> **PROBLEM**
Copy out each line below containing "CROSS".
━━━━
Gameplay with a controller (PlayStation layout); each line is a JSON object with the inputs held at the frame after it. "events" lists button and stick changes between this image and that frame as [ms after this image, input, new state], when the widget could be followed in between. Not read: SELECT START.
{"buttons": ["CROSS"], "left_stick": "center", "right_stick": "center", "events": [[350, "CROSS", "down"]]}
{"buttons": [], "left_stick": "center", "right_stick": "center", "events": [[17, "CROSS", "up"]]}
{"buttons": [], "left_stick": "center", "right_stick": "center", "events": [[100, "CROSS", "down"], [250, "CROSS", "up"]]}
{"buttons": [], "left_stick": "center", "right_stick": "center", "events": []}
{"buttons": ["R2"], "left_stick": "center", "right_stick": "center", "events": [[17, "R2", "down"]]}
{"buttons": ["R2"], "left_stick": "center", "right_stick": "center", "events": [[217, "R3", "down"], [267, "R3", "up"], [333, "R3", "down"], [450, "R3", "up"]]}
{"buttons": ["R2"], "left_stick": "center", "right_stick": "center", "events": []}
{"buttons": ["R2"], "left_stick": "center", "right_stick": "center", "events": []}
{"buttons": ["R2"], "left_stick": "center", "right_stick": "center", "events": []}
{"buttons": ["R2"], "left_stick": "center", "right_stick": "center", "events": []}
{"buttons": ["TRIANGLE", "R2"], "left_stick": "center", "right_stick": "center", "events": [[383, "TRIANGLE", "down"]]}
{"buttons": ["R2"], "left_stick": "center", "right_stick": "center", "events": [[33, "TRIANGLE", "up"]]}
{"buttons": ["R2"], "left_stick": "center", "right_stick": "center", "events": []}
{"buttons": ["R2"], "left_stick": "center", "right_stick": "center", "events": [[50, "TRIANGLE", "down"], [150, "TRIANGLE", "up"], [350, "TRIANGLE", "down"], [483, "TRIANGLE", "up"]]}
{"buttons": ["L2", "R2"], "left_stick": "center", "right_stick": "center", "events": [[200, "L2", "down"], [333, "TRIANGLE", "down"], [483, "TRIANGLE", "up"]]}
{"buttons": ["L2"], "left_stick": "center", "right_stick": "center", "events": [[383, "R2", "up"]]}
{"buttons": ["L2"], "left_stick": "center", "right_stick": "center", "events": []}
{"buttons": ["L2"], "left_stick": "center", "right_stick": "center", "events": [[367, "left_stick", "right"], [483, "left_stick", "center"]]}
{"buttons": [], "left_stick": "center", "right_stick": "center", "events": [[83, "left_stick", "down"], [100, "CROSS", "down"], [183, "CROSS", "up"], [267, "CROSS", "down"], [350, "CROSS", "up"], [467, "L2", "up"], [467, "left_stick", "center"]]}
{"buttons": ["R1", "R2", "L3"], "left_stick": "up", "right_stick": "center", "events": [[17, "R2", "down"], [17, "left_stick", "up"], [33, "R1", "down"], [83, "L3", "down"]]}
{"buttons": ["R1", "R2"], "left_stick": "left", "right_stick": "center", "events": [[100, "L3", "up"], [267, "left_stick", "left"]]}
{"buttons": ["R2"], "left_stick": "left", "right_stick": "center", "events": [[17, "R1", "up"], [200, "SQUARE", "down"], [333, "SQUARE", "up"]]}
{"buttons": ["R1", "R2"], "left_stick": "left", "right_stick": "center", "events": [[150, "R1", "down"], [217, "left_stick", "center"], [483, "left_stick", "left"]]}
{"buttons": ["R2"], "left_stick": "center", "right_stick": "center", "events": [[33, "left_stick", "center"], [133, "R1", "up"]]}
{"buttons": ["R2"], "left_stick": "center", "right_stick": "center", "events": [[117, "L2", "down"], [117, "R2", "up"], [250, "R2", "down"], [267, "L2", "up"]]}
━━━━
> **SOLUTION TO THE PROBLEM**
{"buttons": ["CROSS"], "left_stick": "center", "right_stick": "center", "events": [[350, "CROSS", "down"]]}
{"buttons": [], "left_stick": "center", "right_stick": "center", "events": [[17, "CROSS", "up"]]}
{"buttons": [], "left_stick": "center", "right_stick": "center", "events": [[100, "CROSS", "down"], [250, "CROSS", "up"]]}
{"buttons": [], "left_stick": "center", "right_stick": "center", "events": [[83, "left_stick", "down"], [100, "CROSS", "down"], [183, "CROSS", "up"], [267, "CROSS", "down"], [350, "CROSS", "up"], [467, "L2", "up"], [467, "left_stick", "center"]]}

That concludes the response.